Análise das alternativas incorretas:
A) Incorreta. O diagnóstico de DM2 não pode ser afirmado com glicemia de jejum de 115 mg/dL, já que o valor diagnóstico é ≥ 126 mg/dL (PCDT para DM2, seção “Critérios Diagnósticos”). Glicemia entre 100 e 125 mg/dL sugere apenas glicemia de jejum alterada, não diabetes.
B) Incorreta. Se paciente tem sintomas clássicos (poliúria, polidipsia, perda de peso) e glicemia casual > 200 mg/dL, não é necessário teste de tolerância oral à glicose (TOTG) para confirmar DM: o diagnóstico já está estabelecido, conforme PCDT e diretrizes da ADA e SBD.
D) Incorreta. Metformina é uma biguanida, não uma sulfonilureia. Além disso, o tratamento inicial recomendado envolve primeiramente mudanças no estilo de vida. A introdução da metformina se dá caso as metas glicêmicas não sejam atingidas.

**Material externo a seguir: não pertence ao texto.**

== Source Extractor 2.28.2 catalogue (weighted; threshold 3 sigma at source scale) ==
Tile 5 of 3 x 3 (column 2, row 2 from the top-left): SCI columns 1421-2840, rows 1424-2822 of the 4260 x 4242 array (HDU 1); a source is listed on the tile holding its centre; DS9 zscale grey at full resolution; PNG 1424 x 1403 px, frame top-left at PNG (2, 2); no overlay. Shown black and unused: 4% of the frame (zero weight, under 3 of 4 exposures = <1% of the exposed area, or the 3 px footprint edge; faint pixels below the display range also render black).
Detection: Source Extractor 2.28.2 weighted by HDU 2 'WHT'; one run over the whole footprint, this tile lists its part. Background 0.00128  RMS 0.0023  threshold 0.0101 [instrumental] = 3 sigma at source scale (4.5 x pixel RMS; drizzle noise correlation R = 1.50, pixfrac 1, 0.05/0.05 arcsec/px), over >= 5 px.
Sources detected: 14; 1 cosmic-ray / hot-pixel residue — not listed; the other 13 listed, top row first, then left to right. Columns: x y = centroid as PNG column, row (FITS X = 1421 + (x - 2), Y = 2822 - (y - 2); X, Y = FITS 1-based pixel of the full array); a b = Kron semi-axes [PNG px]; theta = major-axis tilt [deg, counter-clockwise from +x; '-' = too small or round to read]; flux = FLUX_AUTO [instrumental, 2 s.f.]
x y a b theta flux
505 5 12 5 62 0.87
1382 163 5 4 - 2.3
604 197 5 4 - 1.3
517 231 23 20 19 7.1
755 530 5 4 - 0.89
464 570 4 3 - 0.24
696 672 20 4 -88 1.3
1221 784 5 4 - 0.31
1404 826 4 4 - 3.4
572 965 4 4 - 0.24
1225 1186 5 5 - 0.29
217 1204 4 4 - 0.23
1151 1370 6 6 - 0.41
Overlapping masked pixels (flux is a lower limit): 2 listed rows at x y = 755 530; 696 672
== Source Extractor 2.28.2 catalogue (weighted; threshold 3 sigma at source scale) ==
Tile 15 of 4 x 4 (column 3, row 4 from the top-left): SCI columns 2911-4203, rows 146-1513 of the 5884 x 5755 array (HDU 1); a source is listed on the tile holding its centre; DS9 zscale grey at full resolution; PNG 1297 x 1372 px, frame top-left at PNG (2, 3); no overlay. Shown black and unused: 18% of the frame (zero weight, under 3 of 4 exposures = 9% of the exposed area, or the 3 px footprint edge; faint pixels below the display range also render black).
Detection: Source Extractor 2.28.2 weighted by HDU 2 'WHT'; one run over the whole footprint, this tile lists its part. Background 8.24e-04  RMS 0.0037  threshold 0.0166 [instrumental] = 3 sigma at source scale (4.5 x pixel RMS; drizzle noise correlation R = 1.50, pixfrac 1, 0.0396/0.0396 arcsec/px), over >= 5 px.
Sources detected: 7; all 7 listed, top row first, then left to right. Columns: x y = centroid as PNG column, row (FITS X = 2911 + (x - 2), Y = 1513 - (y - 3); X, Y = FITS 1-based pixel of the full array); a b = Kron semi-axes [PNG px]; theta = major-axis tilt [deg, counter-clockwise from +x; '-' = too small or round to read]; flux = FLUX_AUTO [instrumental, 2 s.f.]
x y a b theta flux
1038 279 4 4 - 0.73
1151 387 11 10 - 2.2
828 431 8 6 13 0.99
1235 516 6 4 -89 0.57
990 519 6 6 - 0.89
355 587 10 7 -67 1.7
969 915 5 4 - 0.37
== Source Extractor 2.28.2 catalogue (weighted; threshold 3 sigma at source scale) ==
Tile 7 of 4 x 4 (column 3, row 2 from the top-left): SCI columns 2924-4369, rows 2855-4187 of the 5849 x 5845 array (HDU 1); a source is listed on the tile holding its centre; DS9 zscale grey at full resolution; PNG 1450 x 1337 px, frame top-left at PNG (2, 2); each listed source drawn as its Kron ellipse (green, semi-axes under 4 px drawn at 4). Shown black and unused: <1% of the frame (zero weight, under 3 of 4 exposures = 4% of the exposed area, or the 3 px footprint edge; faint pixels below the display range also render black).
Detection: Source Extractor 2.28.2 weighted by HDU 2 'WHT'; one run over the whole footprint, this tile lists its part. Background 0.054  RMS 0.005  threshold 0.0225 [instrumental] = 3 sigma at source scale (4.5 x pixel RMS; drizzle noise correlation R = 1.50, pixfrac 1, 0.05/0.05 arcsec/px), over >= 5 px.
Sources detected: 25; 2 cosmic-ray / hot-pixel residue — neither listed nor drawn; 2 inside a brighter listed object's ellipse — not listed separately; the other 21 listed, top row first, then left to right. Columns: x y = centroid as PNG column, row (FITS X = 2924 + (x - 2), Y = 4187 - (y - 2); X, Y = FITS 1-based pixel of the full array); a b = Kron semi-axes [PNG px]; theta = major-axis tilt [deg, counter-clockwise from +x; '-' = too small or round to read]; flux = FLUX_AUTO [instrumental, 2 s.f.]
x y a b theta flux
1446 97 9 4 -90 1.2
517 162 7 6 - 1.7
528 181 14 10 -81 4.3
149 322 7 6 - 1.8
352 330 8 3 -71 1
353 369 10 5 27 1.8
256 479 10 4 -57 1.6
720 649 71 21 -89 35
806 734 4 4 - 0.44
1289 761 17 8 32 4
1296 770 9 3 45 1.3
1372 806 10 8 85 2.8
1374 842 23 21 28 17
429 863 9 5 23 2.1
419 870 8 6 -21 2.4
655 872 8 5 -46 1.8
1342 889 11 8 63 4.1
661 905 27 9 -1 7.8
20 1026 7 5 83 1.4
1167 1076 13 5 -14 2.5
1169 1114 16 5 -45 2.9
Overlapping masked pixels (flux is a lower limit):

E) Incorreta. Apesar do DM2 ser progressivo, complicações crônicas podem ser prevenidas com adequado controle glicêmico. Diretrizes ressaltam a importância de manter níveis glicêmicos sob controle para retardar ou evitar o aparecimento de complicações.
Pontos-chave e estratégias: Fique atento a termos como “diagnóstico”, os valores de corte para glicemias e HbA1c, além de associações erradas de classes medicamentosas. Sempre relacione sintomas com critérios laboratoriais atuais e desconfie de alternativas que misturam conceitos de tratamento primário e secundário erroneamente.
Conclusão: A alternativa C expressa o conhecimento mais atualizado e correto conforme as principais diretrizes brasileiras.